This Agreement and any non-contractual obligations arising out of, or in connection with, it shall be governed by, and interpreted in accordance with, Norwegian law.

27.Dispute Resolution

Any dispute, controversy or claim arising out of or in connection with this Agreement, or the breach, termination or invalidity thereof, shall be finally settled by arbitration in accordance with the Norwegian Arbitration Act 2004 (Norwegian: lov nr. 25/2004, voldgiftsloven). The place of arbitration shall be Oslo, Norway and the language of the arbitration shall be English. The dispute, the arbitration proceedings, the documentation and testimony exchanged during the arbitration and the arbitral award shall be confidential. The parties may also agree in writing to attempt mediation on a case by case basis.

# [Dataset]
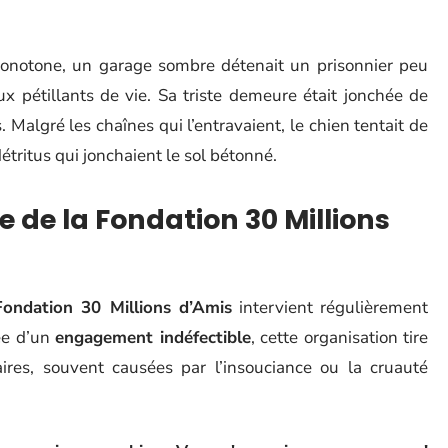
onotone, un garage sombre détenait un prisonnier peu
x pétillants de vie. Sa triste demeure était jonchée de
. Malgré les chaînes qui l’entravaient, le chien tentait de
étritus qui jonchaient le sol bétonné.
e de la Fondation 30 Millions
Fondation 30 Millions d’Amis
intervient régulièrement
ée d’un
engagement indéfectible
, cette organisation tire
aires, souvent causées par l’insouciance ou la cruauté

# [Task details]
Answer the following from the agreement excerpt:
(a) Under which country's law is the Agreement governed and interpreted?
(b) What is the designated place of arbitration?
(c) In what language is the arbitration to be conducted?

# [Answer space]
(a) Norwegian law
(b) Oslo, Norway
(c) English